Xavier "Xavi" Pons Foncillas (born 14 November 2000) is a Spanish professional footballer who plays as a midfielder for UD Socuéllamos.

Club career
Born in Les Masies de Voltregà, Barcelona, Catalonia, Pons represented Club Gimnàstic Manresa, CF Damm and Lorca FC as a youth. In March 2019, he moved to Primera Catalana side UE Vic, and made his senior debut on 28 April by playing the entire second half in a 1–1 home draw against Sant Cugat FC.

On 16 January 2020, Pons joined Tercera División side Águilas FC. In the middle of that year, he moved to fellow fourth tier side CD Madridejos.

On 2 July 2021, Pons signed for FC Cartagena and was initially assigned to the reserves in the Tercera División RFEF. He made his first team debut on 30 November, coming on as a late substitute for Neskes in a 2–0 away win over Racing Rioja CF in the season's Copa del Rey.

● JOB
From the profile of Xavi Pons, list the clubs he represented as a youth.

● MATERIAL
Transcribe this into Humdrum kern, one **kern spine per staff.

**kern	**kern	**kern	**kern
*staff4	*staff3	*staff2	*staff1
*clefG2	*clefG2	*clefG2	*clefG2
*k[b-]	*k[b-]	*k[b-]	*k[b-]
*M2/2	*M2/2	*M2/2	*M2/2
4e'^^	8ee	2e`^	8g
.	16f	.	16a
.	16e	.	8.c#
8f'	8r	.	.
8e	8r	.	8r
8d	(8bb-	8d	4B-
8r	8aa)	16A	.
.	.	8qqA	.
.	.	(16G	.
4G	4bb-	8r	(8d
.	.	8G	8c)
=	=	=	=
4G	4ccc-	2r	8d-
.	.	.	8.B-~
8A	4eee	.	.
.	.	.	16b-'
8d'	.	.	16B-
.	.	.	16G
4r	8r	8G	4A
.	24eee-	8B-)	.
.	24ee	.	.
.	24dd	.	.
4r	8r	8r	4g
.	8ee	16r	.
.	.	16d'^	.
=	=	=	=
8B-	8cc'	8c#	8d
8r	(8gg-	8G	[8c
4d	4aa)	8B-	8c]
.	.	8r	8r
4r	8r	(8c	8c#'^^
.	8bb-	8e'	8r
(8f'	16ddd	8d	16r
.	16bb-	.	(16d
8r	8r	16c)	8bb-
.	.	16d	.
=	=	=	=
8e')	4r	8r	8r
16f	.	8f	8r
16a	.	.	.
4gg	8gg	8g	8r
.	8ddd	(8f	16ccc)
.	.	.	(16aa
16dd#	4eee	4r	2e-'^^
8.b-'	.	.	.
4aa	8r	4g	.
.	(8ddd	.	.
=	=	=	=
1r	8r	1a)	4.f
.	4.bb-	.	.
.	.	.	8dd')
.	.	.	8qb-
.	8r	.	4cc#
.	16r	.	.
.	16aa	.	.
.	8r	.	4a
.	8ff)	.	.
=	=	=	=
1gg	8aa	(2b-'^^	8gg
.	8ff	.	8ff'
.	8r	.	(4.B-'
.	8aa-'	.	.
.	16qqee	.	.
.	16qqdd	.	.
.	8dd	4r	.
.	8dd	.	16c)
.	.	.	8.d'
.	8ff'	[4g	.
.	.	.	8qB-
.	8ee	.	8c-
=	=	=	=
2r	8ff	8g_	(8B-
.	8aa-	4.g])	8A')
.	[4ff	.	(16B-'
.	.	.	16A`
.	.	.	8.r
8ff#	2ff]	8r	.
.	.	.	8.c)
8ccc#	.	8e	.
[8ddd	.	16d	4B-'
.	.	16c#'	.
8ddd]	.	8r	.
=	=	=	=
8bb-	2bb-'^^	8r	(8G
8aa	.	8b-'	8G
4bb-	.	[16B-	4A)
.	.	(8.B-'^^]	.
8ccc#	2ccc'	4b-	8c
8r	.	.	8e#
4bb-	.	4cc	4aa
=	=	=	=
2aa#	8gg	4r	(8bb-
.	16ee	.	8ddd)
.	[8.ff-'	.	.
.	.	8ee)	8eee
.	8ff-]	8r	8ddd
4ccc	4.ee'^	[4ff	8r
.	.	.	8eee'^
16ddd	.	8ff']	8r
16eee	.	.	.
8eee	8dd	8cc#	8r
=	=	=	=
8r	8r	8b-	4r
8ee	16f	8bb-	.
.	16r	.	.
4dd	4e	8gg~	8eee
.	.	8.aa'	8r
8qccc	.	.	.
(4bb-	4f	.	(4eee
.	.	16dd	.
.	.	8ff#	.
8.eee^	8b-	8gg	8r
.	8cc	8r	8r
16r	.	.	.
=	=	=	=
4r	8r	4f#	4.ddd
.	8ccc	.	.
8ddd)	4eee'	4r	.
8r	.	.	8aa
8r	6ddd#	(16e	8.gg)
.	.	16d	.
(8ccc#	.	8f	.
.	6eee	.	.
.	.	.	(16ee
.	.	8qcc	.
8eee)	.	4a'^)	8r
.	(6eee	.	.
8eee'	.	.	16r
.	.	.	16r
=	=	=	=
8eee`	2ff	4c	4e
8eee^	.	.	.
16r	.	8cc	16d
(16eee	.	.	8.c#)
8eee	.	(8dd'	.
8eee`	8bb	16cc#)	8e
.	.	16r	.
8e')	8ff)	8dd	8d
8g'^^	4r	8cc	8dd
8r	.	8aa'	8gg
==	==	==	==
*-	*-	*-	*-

● ANSWER TO THE PROBLEM
Club Gimnàstic Manresa, CF Damm, Lorca FC